Restate verbatim the span of lines below between the line with "root of tail: (70, 220)" and the line with "root of tail: (206, 196)", including those two lines, and only that span.

━━━ Records to process ━━━

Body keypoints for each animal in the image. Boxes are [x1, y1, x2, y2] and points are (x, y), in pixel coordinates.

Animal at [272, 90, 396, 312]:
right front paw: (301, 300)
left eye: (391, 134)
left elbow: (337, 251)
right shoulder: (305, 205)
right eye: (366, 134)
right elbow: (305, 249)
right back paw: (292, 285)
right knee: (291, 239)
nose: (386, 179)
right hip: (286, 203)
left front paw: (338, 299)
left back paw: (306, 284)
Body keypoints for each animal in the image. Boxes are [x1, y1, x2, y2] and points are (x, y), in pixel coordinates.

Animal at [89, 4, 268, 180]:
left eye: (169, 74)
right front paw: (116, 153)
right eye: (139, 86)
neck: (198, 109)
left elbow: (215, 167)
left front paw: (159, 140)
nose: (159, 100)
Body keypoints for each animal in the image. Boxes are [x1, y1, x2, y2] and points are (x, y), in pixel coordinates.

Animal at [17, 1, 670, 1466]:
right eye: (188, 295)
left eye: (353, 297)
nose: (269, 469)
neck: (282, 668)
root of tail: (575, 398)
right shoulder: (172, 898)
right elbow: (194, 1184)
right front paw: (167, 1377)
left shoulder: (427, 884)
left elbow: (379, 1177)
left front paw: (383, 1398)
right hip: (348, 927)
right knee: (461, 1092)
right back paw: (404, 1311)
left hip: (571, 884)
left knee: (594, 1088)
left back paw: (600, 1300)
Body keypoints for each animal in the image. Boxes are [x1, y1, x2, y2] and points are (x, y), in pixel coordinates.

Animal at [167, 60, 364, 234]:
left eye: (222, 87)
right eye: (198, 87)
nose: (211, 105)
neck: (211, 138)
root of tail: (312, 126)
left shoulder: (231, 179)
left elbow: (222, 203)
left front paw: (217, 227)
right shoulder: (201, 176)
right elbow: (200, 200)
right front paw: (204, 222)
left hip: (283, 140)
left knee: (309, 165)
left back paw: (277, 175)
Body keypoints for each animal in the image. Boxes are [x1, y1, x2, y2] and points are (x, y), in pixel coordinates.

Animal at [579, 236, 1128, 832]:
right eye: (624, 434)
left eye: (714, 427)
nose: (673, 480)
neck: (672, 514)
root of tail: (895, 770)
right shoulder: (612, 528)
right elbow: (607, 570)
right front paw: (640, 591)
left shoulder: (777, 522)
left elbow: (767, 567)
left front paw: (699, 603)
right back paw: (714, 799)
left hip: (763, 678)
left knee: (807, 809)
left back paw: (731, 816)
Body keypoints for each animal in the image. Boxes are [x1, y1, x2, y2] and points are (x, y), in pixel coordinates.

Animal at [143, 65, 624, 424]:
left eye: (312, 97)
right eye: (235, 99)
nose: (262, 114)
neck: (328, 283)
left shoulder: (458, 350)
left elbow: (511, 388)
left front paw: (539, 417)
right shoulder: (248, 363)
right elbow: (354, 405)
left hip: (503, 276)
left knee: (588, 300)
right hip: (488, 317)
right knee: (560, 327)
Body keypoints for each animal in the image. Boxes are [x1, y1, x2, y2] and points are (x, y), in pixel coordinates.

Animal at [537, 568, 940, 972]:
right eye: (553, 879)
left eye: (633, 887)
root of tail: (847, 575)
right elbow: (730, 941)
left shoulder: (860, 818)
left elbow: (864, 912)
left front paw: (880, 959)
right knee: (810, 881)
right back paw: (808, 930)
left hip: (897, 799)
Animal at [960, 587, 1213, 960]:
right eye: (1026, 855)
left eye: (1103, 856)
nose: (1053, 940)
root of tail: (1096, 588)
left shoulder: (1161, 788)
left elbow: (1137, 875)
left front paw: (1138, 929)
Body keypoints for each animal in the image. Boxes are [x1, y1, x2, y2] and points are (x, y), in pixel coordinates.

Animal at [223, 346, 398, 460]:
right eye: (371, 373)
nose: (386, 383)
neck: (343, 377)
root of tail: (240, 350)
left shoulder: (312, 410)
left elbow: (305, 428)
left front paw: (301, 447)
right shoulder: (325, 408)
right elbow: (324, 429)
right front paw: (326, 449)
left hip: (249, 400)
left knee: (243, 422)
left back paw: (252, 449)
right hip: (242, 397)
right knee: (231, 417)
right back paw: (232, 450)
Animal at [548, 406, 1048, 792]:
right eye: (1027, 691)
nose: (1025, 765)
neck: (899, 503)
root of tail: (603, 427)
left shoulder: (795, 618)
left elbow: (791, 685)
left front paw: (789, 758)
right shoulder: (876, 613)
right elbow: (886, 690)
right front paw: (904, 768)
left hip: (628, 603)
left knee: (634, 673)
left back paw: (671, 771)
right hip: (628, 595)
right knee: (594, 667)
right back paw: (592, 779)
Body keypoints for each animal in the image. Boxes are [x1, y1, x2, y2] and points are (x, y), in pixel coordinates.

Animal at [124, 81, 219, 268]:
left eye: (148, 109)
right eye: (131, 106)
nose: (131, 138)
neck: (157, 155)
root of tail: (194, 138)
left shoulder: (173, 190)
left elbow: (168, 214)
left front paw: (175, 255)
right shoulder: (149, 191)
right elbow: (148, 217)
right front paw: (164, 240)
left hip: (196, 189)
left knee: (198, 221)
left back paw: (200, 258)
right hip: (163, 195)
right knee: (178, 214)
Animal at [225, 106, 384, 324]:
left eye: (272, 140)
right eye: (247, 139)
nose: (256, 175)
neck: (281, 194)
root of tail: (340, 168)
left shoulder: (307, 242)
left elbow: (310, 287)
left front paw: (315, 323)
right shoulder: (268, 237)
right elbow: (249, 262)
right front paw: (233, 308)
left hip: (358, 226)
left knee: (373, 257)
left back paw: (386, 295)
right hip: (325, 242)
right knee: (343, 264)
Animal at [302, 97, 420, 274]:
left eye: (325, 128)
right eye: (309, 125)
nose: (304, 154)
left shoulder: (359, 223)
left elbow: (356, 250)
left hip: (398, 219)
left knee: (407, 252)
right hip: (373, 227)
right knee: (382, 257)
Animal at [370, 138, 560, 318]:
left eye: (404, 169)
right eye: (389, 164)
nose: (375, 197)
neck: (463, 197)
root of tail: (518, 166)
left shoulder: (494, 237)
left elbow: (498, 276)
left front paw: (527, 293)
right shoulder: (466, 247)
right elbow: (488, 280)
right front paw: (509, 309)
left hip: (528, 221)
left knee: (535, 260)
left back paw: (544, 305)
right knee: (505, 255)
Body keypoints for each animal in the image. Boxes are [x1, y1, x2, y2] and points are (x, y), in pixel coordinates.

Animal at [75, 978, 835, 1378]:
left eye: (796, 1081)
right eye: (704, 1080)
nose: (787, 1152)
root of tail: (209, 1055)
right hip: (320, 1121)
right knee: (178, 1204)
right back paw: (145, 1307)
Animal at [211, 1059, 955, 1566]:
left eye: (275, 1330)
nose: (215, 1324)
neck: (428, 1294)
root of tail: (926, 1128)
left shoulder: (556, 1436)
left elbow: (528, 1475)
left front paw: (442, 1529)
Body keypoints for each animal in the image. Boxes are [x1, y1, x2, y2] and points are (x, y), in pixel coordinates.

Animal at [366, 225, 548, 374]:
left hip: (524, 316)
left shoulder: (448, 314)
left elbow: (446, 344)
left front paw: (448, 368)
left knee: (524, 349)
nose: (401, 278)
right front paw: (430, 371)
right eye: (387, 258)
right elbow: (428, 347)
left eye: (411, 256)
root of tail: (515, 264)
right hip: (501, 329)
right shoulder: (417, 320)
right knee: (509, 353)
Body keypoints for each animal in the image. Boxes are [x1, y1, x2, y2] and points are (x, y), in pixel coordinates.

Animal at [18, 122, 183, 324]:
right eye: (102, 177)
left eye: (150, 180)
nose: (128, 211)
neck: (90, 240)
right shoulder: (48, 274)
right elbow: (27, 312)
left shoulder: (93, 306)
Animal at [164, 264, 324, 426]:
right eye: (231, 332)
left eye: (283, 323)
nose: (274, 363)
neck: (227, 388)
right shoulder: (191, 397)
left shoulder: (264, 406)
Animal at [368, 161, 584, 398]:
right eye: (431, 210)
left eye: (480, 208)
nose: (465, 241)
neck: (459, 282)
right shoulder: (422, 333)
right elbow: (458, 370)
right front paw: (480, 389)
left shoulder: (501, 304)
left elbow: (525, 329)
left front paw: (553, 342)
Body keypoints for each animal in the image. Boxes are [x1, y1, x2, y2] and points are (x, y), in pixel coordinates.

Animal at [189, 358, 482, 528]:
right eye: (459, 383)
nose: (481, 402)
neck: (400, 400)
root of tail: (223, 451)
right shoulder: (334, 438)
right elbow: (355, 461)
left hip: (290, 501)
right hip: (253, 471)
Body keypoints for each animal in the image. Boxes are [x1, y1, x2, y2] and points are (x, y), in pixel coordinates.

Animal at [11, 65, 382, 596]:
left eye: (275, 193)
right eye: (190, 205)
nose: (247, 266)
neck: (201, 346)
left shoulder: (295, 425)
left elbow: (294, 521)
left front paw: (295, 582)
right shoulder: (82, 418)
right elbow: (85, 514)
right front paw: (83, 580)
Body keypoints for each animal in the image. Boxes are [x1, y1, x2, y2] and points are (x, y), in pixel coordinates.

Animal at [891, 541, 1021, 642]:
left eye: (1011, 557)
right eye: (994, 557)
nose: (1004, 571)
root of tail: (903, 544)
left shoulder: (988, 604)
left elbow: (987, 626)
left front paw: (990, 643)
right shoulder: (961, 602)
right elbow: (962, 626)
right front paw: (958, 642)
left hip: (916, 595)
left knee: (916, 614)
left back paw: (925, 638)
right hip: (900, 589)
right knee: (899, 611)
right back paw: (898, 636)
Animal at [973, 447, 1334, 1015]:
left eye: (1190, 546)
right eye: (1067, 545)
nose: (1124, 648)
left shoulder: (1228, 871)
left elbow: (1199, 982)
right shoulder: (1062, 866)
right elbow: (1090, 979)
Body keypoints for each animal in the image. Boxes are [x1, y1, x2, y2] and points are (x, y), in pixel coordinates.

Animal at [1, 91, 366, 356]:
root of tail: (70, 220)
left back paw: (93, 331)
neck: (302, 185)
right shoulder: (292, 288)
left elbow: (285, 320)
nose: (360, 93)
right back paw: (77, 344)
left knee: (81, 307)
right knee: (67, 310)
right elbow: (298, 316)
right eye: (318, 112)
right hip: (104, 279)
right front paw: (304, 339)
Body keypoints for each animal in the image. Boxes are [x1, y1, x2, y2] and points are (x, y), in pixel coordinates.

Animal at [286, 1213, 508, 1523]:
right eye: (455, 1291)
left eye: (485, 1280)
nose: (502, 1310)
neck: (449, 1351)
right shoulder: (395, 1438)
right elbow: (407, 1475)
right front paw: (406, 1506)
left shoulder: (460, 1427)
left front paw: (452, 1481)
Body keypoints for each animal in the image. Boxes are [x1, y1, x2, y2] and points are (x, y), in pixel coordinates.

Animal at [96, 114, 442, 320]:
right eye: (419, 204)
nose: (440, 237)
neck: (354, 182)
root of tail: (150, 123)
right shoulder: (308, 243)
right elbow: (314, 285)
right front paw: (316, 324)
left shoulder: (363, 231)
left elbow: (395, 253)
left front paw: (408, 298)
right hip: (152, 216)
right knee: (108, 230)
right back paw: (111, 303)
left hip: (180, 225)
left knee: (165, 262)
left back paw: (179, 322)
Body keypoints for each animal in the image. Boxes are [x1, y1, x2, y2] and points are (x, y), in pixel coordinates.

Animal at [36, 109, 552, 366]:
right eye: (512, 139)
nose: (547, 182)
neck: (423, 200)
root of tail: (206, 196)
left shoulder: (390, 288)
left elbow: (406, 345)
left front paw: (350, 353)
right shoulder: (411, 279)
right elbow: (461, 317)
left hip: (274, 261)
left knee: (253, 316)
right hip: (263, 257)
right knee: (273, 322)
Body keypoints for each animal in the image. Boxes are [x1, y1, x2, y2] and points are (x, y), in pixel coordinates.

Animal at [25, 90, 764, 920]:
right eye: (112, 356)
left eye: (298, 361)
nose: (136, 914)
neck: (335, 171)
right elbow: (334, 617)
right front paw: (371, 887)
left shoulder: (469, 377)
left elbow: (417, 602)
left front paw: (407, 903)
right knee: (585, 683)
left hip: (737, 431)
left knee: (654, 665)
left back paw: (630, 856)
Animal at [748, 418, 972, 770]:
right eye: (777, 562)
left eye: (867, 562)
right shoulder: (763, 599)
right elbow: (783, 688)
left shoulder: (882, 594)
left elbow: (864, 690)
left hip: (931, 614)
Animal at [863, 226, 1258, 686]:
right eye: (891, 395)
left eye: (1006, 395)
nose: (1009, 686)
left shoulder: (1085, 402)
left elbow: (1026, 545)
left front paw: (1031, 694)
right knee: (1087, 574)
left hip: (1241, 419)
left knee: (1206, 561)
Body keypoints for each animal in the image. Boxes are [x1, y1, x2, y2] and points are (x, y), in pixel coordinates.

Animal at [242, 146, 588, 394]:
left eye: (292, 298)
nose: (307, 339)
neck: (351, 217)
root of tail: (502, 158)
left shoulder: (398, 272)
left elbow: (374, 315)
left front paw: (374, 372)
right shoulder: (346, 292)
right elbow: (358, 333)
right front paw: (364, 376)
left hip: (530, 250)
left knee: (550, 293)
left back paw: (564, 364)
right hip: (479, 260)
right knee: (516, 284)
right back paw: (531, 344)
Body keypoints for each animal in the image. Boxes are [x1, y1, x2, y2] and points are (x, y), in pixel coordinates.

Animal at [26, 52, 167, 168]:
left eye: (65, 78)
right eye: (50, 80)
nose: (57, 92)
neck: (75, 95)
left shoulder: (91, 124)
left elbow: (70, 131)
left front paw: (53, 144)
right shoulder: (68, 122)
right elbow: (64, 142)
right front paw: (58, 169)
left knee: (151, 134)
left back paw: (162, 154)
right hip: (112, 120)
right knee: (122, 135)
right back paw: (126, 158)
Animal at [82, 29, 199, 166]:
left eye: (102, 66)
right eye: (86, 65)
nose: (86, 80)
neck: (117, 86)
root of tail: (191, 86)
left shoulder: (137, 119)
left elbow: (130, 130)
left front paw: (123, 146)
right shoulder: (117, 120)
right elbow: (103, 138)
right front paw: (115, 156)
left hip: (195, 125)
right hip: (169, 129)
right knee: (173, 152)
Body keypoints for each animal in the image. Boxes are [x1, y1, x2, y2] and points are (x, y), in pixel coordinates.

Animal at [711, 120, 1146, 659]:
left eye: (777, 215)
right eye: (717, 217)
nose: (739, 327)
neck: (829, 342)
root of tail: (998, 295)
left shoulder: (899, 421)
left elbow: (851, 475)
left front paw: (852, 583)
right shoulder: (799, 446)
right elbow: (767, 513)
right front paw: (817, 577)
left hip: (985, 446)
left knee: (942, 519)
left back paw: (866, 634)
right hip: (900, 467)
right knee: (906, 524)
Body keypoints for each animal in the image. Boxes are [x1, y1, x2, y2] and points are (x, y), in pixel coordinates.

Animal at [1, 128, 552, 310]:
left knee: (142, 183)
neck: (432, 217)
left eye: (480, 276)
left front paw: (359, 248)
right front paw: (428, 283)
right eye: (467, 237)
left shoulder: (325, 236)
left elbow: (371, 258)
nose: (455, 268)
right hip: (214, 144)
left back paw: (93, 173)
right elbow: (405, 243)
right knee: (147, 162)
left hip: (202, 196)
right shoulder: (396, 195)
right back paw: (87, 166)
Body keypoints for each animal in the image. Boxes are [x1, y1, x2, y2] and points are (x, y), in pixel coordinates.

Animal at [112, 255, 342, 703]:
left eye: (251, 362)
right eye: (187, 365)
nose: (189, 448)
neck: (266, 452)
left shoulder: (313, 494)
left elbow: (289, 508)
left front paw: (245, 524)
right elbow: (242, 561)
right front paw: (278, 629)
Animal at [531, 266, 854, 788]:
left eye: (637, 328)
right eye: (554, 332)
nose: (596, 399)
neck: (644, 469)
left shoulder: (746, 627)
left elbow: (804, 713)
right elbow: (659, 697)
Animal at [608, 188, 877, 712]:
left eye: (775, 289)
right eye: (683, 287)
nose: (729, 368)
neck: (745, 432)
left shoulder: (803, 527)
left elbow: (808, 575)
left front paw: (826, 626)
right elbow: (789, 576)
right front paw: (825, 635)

━━━

## Exercise answer
root of tail: (70, 220)
left back paw: (93, 331)
neck: (302, 185)
right shoulder: (292, 288)
left elbow: (285, 320)
nose: (360, 93)
right back paw: (77, 344)
left knee: (81, 307)
right knee: (67, 310)
right elbow: (298, 316)
right eye: (318, 112)
right hip: (104, 279)
right front paw: (304, 339)
Body keypoints for each animal in the image. Boxes are [x1, y1, x2, y2] and points are (x, y), in pixel coordinates.

Animal at [286, 1213, 508, 1523]:
right eye: (455, 1291)
left eye: (485, 1280)
nose: (502, 1310)
neck: (449, 1351)
right shoulder: (395, 1438)
right elbow: (407, 1475)
right front paw: (406, 1506)
left shoulder: (460, 1427)
left front paw: (452, 1481)
Body keypoints for each animal in the image. Boxes are [x1, y1, x2, y2] and points are (x, y), in pixel coordinates.

Animal at [96, 114, 442, 320]:
right eye: (419, 204)
nose: (440, 237)
neck: (354, 182)
root of tail: (150, 123)
right shoulder: (308, 243)
right elbow: (314, 285)
right front paw: (316, 324)
left shoulder: (363, 231)
left elbow: (395, 253)
left front paw: (408, 298)
right hip: (152, 216)
right knee: (108, 230)
right back paw: (111, 303)
left hip: (180, 225)
left knee: (165, 262)
left back paw: (179, 322)
Body keypoints for each animal in the image. Boxes are [x1, y1, x2, y2] and points are (x, y), in pixel coordinates.

Animal at [36, 109, 552, 366]:
right eye: (512, 139)
nose: (547, 182)
neck: (423, 200)
root of tail: (206, 196)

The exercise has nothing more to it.